I have left the economy until the end. I am compelled to say that I admire the courage with which Estonians have made their economic reforms, the high degree of liberalization, budgets which are consistently balanced and, if anything, return a surplus, and the sensible management of public funds. I am thus a little riled by the mocking voices claiming that radical reforms are only good for poor countries. Compared to the Egyptian empire, Rome was a weak republic, but eventually triumphed thanks to the economic power it gained through its more liberal approach to trade. Europe was a poor, insignificant power compared to China before it started exploiting its virtues – freedom and individual initiative – a thousand years ago. The United States was transformed from a land of immigrants and trappers into a leading power thanks to the strength of its economic freedom. Estonians are exploring the same avenue. And I would consider it an honour to progress along that avenue with you. As I have said, we are natural allies in Europe. Europe today is a rich and developed continent, but sometimes forgets where all this well-being came from. In the 21st century, we need to return to our roots. The core European value and our greatest asset, which has always brought success and prosperity, is not solidarity, but freedom. The huge post-war boom of European communities can be attributed to improved competition, not regulation.

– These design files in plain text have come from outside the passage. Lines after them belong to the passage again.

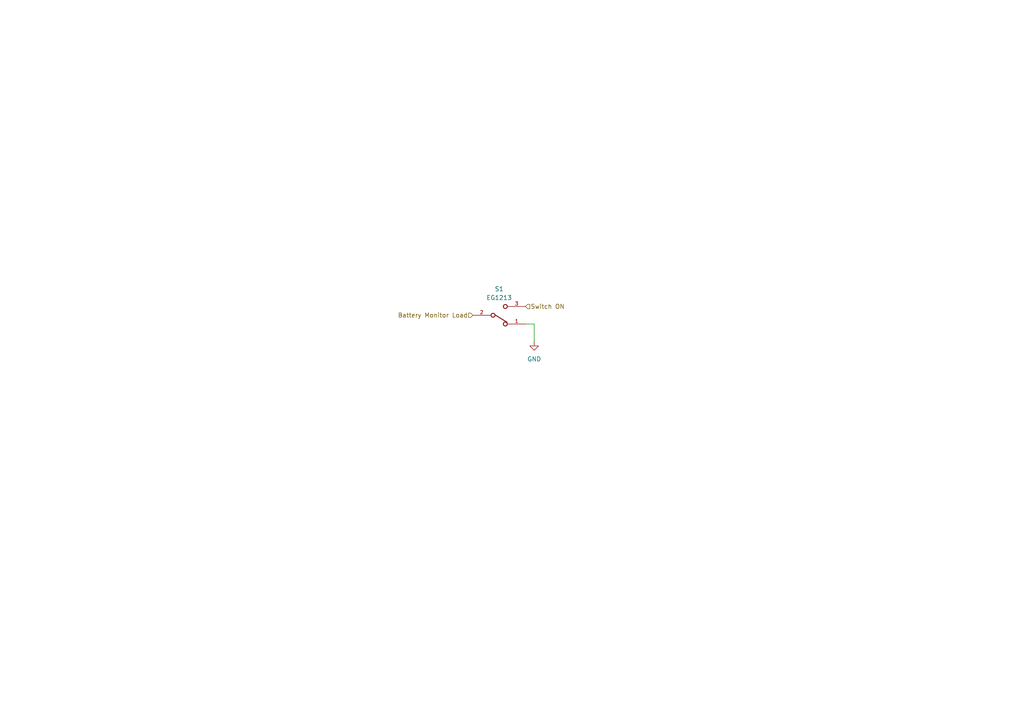
<source format=kicad_sch>
(kicad_sch
	(version 20250114)
	(generator "eeschema")
	(generator_version "9.0")
	(uuid "c5db010e-b5a4-4c89-aa02-18ac617d4b0f")
	(paper "A4")
	(title_block
		(title "EEE3088F Project PCB Design")
		(date "2025-03-24")
		(company "University of Cape Town")
		(comment 3 "         Emmanual Basua")
		(comment 4 "Authors: Nejdet Demirtas")
	)
	
	(wire
		(pts
			(xy 154.94 93.98) (xy 154.94 99.06)
		)
		(stroke
			(width 0)
			(type default)
		)
		(uuid "43db7a4b-73be-41cd-b07f-2bc221d38581")
	)
	(wire
		(pts
			(xy 152.4 93.98) (xy 154.94 93.98)
		)
		(stroke
			(width 0)
			(type default)
		)
		(uuid "c0684eb4-7b24-4bd7-a317-16b51bd31348")
	)
	(hierarchical_label "Switch ON"
		(shape input)
		(at 152.4 88.9 0)
		(effects
			(font
				(size 1.27 1.27)
			)
			(justify left)
		)
		(uuid "0e9380a3-466a-4851-913a-747541cf6f77")
	)
	(hierarchical_label "Battery Monitor Load"
		(shape input)
		(at 137.16 91.44 180)
		(effects
			(font
				(size 1.27 1.27)
			)
			(justify right)
		)
		(uuid "83b0a865-3c55-415b-93fa-4f62181a51c8")
	)
	(symbol
		(lib_id "power:GND")
		(at 154.94 99.06 0)
		(unit 1)
		(exclude_from_sim no)
		(in_bom yes)
		(on_board yes)
		(dnp no)
		(fields_autoplaced yes)
		(uuid "64c061ab-3337-4393-93da-2a1f4945e8ff")
		(property "Reference" "#PWR024"
			(at 154.94 105.41 0)
			(effects
				(font
					(size 1.27 1.27)
				)
				(hide yes)
			)
		)
		(property "Value" "GND"
			(at 154.94 104.14 0)
			(effects
				(font
					(size 1.27 1.27)
				)
			)
		)
		(property "Footprint" ""
			(at 154.94 99.06 0)
			(effects
				(font
					(size 1.27 1.27)
				)
				(hide yes)
			)
		)
		(property "Datasheet" ""
			(at 154.94 99.06 0)
			(effects
				(font
					(size 1.27 1.27)
				)
				(hide yes)
			)
		)
		(property "Description" "Power symbol creates a global label with name \"GND\" , ground"
			(at 154.94 99.06 0)
			(effects
				(font
					(size 1.27 1.27)
				)
				(hide yes)
			)
		)
		(pin "1"
			(uuid "62708a64-7809-4f66-a368-f38ba06b2b15")
		)
		(instances
			(project ""
				(path "/c79eaff6-1f87-4a86-8c05-59d68a29ace1/ad7d91a5-b43e-4220-926d-1cae98152096/44ccebff-f395-4cff-a943-bd06d53de0c0"
					(reference "#PWR024")
					(unit 1)
				)
			)
		)
	)
	(symbol
		(lib_id "EG1213:EG1213")
		(at 144.78 91.44 180)
		(unit 1)
		(exclude_from_sim no)
		(in_bom yes)
		(on_board yes)
		(dnp no)
		(fields_autoplaced yes)
		(uuid "991d3fb4-1d9a-4ff2-a217-6042b3130145")
		(property "Reference" "S1"
			(at 144.78 83.82 0)
			(effects
				(font
					(size 1.27 1.27)
				)
			)
		)
		(property "Value" "EG1213"
			(at 144.78 86.36 0)
			(effects
				(font
					(size 1.27 1.27)
				)
			)
		)
		(property "Footprint" "EG1213:SW_EG1213"
			(at 144.78 91.44 0)
			(effects
				(font
					(size 1.27 1.27)
				)
				(justify bottom)
				(hide yes)
			)
		)
		(property "Datasheet" ""
			(at 144.78 91.44 0)
			(effects
				(font
					(size 1.27 1.27)
				)
				(hide yes)
			)
		)
		(property "Description" ""
			(at 144.78 91.44 0)
			(effects
				(font
					(size 1.27 1.27)
				)
				(hide yes)
			)
		)
		(property "MF" "e-switch inc"
			(at 144.78 91.44 0)
			(effects
				(font
					(size 1.27 1.27)
				)
				(justify bottom)
				(hide yes)
			)
		)
		(property "Description_1" "Slide Switch SPDT Through Hole, Right Angle"
			(at 144.78 91.44 0)
			(effects
				(font
					(size 1.27 1.27)
				)
				(justify bottom)
				(hide yes)
			)
		)
		(property "Package" "None"
			(at 144.78 91.44 0)
			(effects
				(font
					(size 1.27 1.27)
				)
				(justify bottom)
				(hide yes)
			)
		)
		(property "Price" "None"
			(at 144.78 91.44 0)
			(effects
				(font
					(size 1.27 1.27)
				)
				(justify bottom)
				(hide yes)
			)
		)
		(property "Check_prices" "https://www.snapeda.com/parts/EG1213/E-Switch/view-part/?ref=eda"
			(at 144.78 91.44 0)
			(effects
				(font
					(size 1.27 1.27)
				)
				(justify bottom)
				(hide yes)
			)
		)
		(property "SnapEDA_Link" "https://www.snapeda.com/parts/EG1213/E-Switch/view-part/?ref=snap"
			(at 144.78 91.44 0)
			(effects
				(font
					(size 1.27 1.27)
				)
				(justify bottom)
				(hide yes)
			)
		)
		(property "MP" "EG1213"
			(at 144.78 91.44 0)
			(effects
				(font
					(size 1.27 1.27)
				)
				(justify bottom)
				(hide yes)
			)
		)
		(property "Availability" "In Stock"
			(at 144.78 91.44 0)
			(effects
				(font
					(size 1.27 1.27)
				)
				(justify bottom)
				(hide yes)
			)
		)
		(property "MANUFACTURER" "E-Switch"
			(at 144.78 91.44 0)
			(effects
				(font
					(size 1.27 1.27)
				)
				(justify bottom)
				(hide yes)
			)
		)
		(pin "1"
			(uuid "c9340c79-13a1-4a0f-bfae-5dca49b2ee64")
		)
		(pin "3"
			(uuid "a75b1901-024f-4503-83d7-93b1afa170bc")
		)
		(pin "2"
			(uuid "3ac5093a-4592-4819-bc80-3e4478a3c160")
		)
		(instances
			(project ""
				(path "/c79eaff6-1f87-4a86-8c05-59d68a29ace1/ad7d91a5-b43e-4220-926d-1cae98152096/44ccebff-f395-4cff-a943-bd06d53de0c0"
					(reference "S1")
					(unit 1)
				)
			)
		)
	)
)

</source>
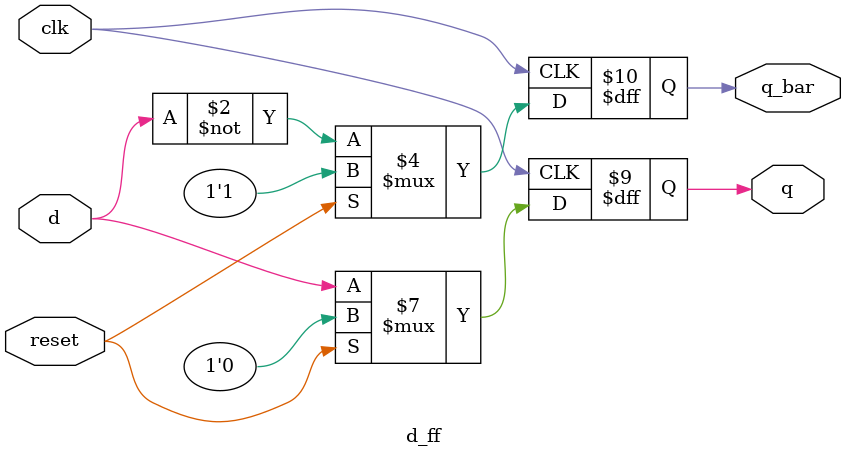
<source format=v>
module d_ff(input d,clk,reset,output reg q,q_bar);
always@(posedge clk)
begin
	if(reset)begin
		q<=1'b0;
		q_bar<=1'b1;
	end
	else begin
               q<=d;
               q_bar<=~d;
       end
 end
endmodule

</source>
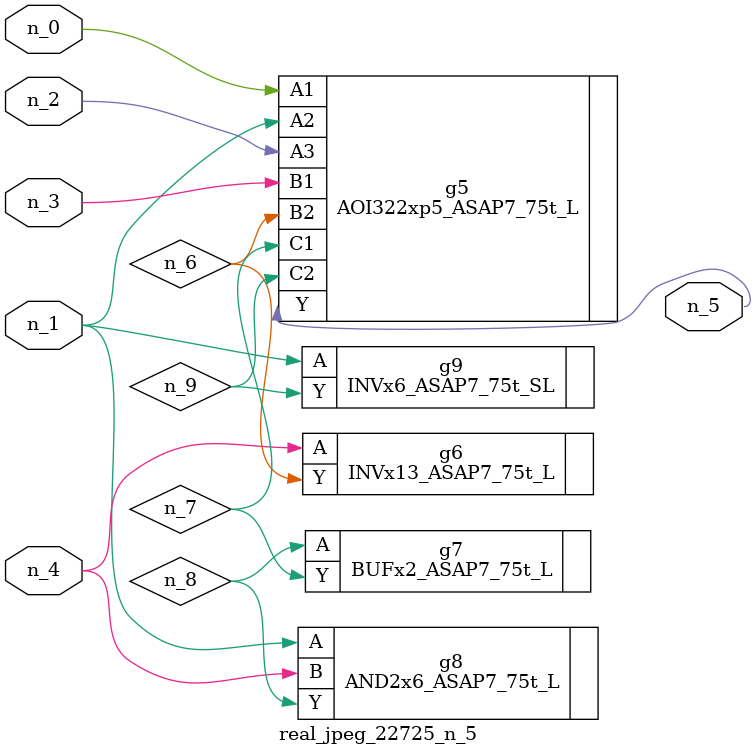
<source format=v>
module real_jpeg_22725_n_5 (n_4, n_0, n_1, n_2, n_3, n_5);

input n_4;
input n_0;
input n_1;
input n_2;
input n_3;

output n_5;

wire n_8;
wire n_6;
wire n_7;
wire n_9;

AOI322xp5_ASAP7_75t_L g5 ( 
.A1(n_0),
.A2(n_1),
.A3(n_2),
.B1(n_3),
.B2(n_6),
.C1(n_7),
.C2(n_9),
.Y(n_5)
);

AND2x6_ASAP7_75t_L g8 ( 
.A(n_1),
.B(n_4),
.Y(n_8)
);

INVx6_ASAP7_75t_SL g9 ( 
.A(n_1),
.Y(n_9)
);

INVx13_ASAP7_75t_L g6 ( 
.A(n_4),
.Y(n_6)
);

BUFx2_ASAP7_75t_L g7 ( 
.A(n_8),
.Y(n_7)
);


endmodule
</source>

It is the free market, not protectionism, that guarantees our economic and social certainties. Small open economies, such as the Czech and Estonian economies, are more dependent on the free market and liberal trade than large economies. But that does not imply that the EU’s large countries can overlook our interests. When the small fry in the stream start dying, the big fish will soon follow suit, because poisoned water is bad for everyone. So we are faced with a major common task: to promote our interests in the Union with as much force as possible, rigorously, and together. Our increased sensitivity enables us to see the future risks earlier and more sharply than others. We know we are right. As the Czech religious reformer Jan Hus said ‘Truth is only that which is good for all’. And our truth is freedom.